Non-eosinophilic asthma in nonsteroidal anti-inflammatory drug exacerbated respiratory disease

Abstract

Background: The cellular inflammatory pattern of nonsteroidal anti-inflammatory drug-exacerbated respiratory disease (N-ERD) is heterogeneous. However, data on the heterogeneity of non-eosinophilic asthma (NEA) with aspirin hypersensitivity are scanty. By examination of N-ERD patients based on clinical data and eicosanoid biomarkers we aimed to identify NEA endotypes potentially guiding clinical management.

Methods: Induced sputum was collected from patients with N-ERD. Sixty six patients (49.6% of 133 N-ERD) with NEA were included in the hierarchical cluster analysis based on clinical and laboratory data. The quality of clustering was evaluated using internal cluster validation with different indices and a practical decision tree was proposed to simplify stratification of patients.

Results: The most frequent NEA pattern was paucigranulocytic (PGA; 75.8%), remaining was neutrophilic asthma (NA; 24.2%). Four clusters were identified. Cluster #3 included the highest number of NEA patients (37.9%) with severe asthma and PGA pattern (96.0%). Cluster #1 (24.2%) included severe only asthma, with a higher prevalence of NA (50%). Cluster #2 (25.8%) comprised well-controlled mild or severe asthma (PGA; 76.5%). Cluster #4 contained only 12.1% patients with well-controlled moderate asthma (PGA; 62.5%). Sputum prostaglandin D₂ levels distinguished cluster #1 from the remaining clusters with an area under the curve of 0.94.

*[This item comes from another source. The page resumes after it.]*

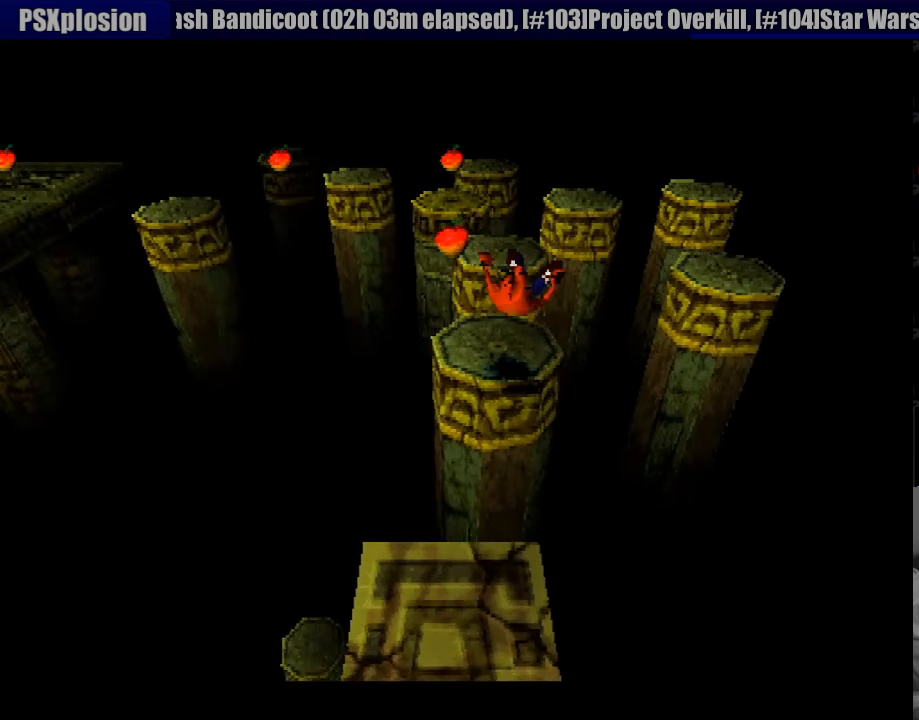
{"buttons": ["CROSS", "DPAD_UP"], "events": [[67, "DPAD_UP", "up"], [300, "DPAD_UP", "down"], [350, "DPAD_LEFT", "down"], [467, "CROSS", "down"], [467, "DPAD_LEFT", "up"]]}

Conclusions: Among identified four NEA subtypes, clusters #3 and #1 represented N-ERD patients with severe asthma but a different inflammatory signatures. All the clusters were discriminated by sputum PGD₂ levels, asthma severity, and age of patients. The heterogeneity of non-eosinophilic N-ERD suggests a need for novel targeted interventions.

Keywords: aspirin hypersensitivity; cluster analysis; inflammatory phenotypes; non-eosinophilic asthma.

FIGURE 1

(A) Distribution of patients with nonsteroidal anti‐inflammatory drug–exacerbated respiratory disease (N‐ERD) (n = 133) according to the cellular inflammatory pattern of the induced sputum. Paucigranulocytic (38%) and neutrophilic (18%) phenotype was considered as non‐eosinophilic asthma (NEA), and these patients (n = 66) were included in the study. (B) Distribution of patients with paucigranulocytic or neutrophilic asthma phenotype among NEA patients with N‐ERD. eos, eosinophilic; mix, mixed; neu, neutrophilic; pauci, paucigranulocytic.

FIGURE 2

A receiver operating characteristic analysis of non‐eosinophilic asthma clusters using sputum prostaglandin D₂ to distinguish between cluster #1 and clusters #2, #3, and #4. AUC, area under the curve; CI, confidence interval.

FIGURE 3

A simplified decision tree for assignment of the study subjects into subtypes of N‐ERD with non‐eosinophilic asthma using only 3 variables (sputum PGD₂ level, severity of asthma, and age of the patient). An available biological therapy is proposed on the premises of tentative pathomechanism underlying the clusters.